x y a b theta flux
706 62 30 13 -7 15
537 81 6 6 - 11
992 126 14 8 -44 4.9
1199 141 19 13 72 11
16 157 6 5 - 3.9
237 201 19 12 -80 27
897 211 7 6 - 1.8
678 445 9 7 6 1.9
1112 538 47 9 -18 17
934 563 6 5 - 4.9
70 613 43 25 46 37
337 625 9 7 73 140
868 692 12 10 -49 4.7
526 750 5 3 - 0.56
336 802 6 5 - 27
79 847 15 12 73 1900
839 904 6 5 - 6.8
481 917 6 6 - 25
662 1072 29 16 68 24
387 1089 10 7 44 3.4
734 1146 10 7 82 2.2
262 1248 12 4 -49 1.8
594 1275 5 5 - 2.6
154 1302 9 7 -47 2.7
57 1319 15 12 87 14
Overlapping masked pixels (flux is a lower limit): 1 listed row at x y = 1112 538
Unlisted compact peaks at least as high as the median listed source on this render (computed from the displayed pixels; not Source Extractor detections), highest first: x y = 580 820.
..............................
### REQUIRED WORK:
Write out all the entries above again, replacing "theta" with "angle" and leaving everything else unchanged.

### TASK ANSWER:
x y a b angle flux
706 62 30 13 -7 15
537 81 6 6 - 11
992 126 14 8 -44 4.9
1199 141 19 13 72 11
16 157 6 5 - 3.9
237 201 19 12 -80 27
897 211 7 6 - 1.8
678 445 9 7 6 1.9
1112 538 47 9 -18 17
934 563 6 5 - 4.9
70 613 43 25 46 37
337 625 9 7 73 140
868 692 12 10 -49 4.7
526 750 5 3 - 0.56
336 802 6 5 - 27
79 847 15 12 73 1900
839 904 6 5 - 6.8
481 917 6 6 - 25
662 1072 29 16 68 24
387 1089 10 7 44 3.4
734 1146 10 7 82 2.2
262 1248 12 4 -49 1.8
594 1275 5 5 - 2.6
154 1302 9 7 -47 2.7
57 1319 15 12 87 14
Overlapping masked pixels (flux is a lower limit): 1 listed row at x y = 1112 538
Unlisted compact peaks at least as high as the median listed source on this render (computed from the displayed pixels; not Source Extractor detections), highest first: x y = 580 820.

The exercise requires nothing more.